[Entries drawn from a collection]
-=-=-=-=-
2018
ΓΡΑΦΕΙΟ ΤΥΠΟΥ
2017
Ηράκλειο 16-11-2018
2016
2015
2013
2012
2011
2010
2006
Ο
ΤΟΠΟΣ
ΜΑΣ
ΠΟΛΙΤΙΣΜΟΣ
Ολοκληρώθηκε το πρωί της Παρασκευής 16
-=-=-=-=-
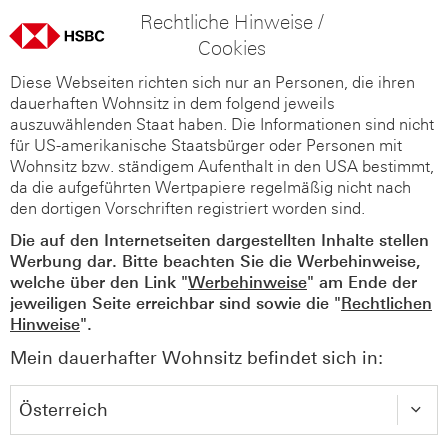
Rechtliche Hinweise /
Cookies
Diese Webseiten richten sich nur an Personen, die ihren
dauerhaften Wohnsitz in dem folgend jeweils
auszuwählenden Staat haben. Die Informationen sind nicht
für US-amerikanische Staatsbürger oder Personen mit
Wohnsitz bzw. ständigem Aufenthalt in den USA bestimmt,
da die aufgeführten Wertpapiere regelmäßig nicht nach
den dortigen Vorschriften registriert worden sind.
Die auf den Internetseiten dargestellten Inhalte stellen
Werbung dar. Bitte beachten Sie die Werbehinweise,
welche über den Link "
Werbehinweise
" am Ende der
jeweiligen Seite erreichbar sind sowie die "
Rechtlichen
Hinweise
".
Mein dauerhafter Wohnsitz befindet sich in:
-=-=-=-=-
Express the lines from the one containing "Rechtliche Hinweise /" up to and including the one containing "Mein dauerhafter Wohnsitz" as a numbered list, leaving out any blank lines.

1. Rechtliche Hinweise /
2. Cookies
3. Diese Webseiten richten sich nur an Personen, die ihren
4. dauerhaften Wohnsitz in dem folgend jeweils
5. auszuwählenden Staat haben. Die Informationen sind nicht
6. für US-amerikanische Staatsbürger oder Personen mit
7. Wohnsitz bzw. ständigem Aufenthalt in den USA bestimmt,
8. da die aufgeführten Wertpapiere regelmäßig nicht nach
9. den dortigen Vorschriften registriert worden sind.
10. Die auf den Internetseiten dargestellten Inhalte stellen
11. Werbung dar. Bitte beachten Sie die Werbehinweise,
12. welche über den Link "
13. Werbehinweise
14. " am Ende der
15. jeweiligen Seite erreichbar sind sowie die "
16. Rechtlichen
17. Hinweise
18. ".
19. Mein dauerhafter Wohnsitz befindet sich in:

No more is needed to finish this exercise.